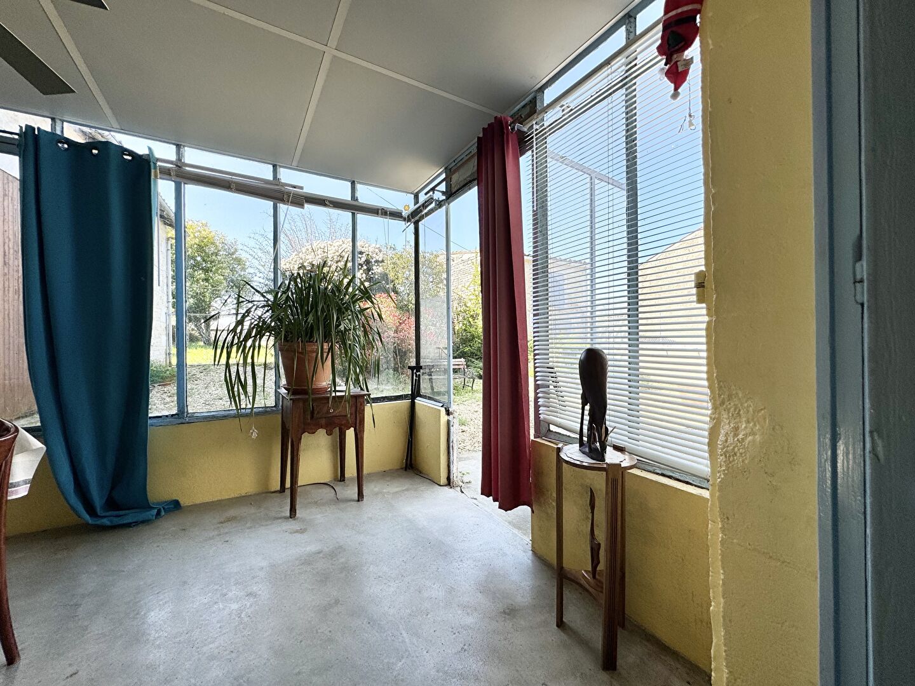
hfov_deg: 102.1
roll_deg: +1.0
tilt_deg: -0.2
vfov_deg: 85.7
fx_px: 370
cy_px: 343
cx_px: 458
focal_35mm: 14
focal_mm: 2.22
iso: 40
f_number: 2.2
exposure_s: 1/361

**Instructions to follow**
If a record contains a picture, drop the picture and repeat the rest exactly.

**Solved problem**
hfov_deg: 102.1
roll_deg: +1.0
tilt_deg: -0.2
vfov_deg: 85.7
fx_px: 370
cy_px: 343
cx_px: 458
focal_35mm: 14
focal_mm: 2.22
iso: 40
f_number: 2.2
exposure_s: 1/361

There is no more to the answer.